◆ Exercise brief
Only an exact copy of the entries will serve as the answer.

(Available data Opens)

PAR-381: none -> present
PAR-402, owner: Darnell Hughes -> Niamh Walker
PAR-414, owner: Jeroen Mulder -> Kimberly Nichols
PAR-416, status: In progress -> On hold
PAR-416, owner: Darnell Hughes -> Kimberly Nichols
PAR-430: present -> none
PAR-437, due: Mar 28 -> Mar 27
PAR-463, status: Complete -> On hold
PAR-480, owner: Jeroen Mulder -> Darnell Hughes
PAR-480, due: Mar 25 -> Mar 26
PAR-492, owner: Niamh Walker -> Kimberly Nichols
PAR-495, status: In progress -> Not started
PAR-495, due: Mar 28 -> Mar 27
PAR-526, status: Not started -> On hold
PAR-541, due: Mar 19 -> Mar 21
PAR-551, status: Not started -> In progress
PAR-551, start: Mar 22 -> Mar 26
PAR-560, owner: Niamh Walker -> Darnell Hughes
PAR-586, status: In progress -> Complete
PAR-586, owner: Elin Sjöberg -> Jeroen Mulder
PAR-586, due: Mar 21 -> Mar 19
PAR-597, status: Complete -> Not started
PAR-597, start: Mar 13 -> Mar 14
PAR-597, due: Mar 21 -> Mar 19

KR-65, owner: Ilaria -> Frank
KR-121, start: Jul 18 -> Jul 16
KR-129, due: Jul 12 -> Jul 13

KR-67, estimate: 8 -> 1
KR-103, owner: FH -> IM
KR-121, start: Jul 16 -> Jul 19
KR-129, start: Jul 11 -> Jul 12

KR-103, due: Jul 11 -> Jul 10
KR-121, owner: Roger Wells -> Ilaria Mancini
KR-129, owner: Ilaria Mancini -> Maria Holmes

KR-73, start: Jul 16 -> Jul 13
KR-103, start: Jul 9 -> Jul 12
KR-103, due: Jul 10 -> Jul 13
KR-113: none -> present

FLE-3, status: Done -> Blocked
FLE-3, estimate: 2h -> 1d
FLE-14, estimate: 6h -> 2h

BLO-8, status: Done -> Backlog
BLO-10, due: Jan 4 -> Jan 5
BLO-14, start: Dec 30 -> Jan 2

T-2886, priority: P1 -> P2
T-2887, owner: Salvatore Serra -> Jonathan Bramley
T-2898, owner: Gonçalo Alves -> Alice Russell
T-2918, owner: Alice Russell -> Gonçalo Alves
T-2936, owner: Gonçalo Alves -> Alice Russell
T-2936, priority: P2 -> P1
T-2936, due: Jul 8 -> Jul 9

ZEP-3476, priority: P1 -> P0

(Available data Closes)

◆ Exercise result
PAR-381: none -> present
PAR-402, owner: Darnell Hughes -> Niamh Walker
PAR-414, owner: Jeroen Mulder -> Kimberly Nichols
PAR-416, status: In progress -> On hold
PAR-416, owner: Darnell Hughes -> Kimberly Nichols
PAR-430: present -> none
PAR-437, due: Mar 28 -> Mar 27
PAR-463, status: Complete -> On hold
PAR-480, owner: Jeroen Mulder -> Darnell Hughes
PAR-480, due: Mar 25 -> Mar 26
PAR-492, owner: Niamh Walker -> Kimberly Nichols
PAR-495, status: In progress -> Not started
PAR-495, due: Mar 28 -> Mar 27
PAR-526, status: Not started -> On hold
PAR-541, due: Mar 19 -> Mar 21
PAR-551, status: Not started -> In progress
PAR-551, start: Mar 22 -> Mar 26
PAR-560, owner: Niamh Walker -> Darnell Hughes
PAR-586, status: In progress -> Complete
PAR-586, owner: Elin Sjöberg -> Jeroen Mulder
PAR-586, due: Mar 21 -> Mar 19
PAR-597, status: Complete -> Not started
PAR-597, start: Mar 13 -> Mar 14
PAR-597, due: Mar 21 -> Mar 19

KR-65, owner: Ilaria -> Frank
KR-121, start: Jul 18 -> Jul 16
KR-129, due: Jul 12 -> Jul 13

KR-67, estimate: 8 -> 1
KR-103, owner: FH -> IM
KR-121, start: Jul 16 -> Jul 19
KR-129, start: Jul 11 -> Jul 12

KR-103, due: Jul 11 -> Jul 10
KR-121, owner: Roger Wells -> Ilaria Mancini
KR-129, owner: Ilaria Mancini -> Maria Holmes

KR-73, start: Jul 16 -> Jul 13
KR-103, start: Jul 9 -> Jul 12
KR-103, due: Jul 10 -> Jul 13
KR-113: none -> present

FLE-3, status: Done -> Blocked
FLE-3, estimate: 2h -> 1d
FLE-14, estimate: 6h -> 2h

BLO-8, status: Done -> Backlog
BLO-10, due: Jan 4 -> Jan 5
BLO-14, start: Dec 30 -> Jan 2

T-2886, priority: P1 -> P2
T-2887, owner: Salvatore Serra -> Jonathan Bramley
T-2898, owner: Gonçalo Alves -> Alice Russell
T-2918, owner: Alice Russell -> Gonçalo Alves
T-2936, owner: Gonçalo Alves -> Alice Russell
T-2936, priority: P2 -> P1
T-2936, due: Jul 8 -> Jul 9

ZEP-3476, priority: P1 -> P0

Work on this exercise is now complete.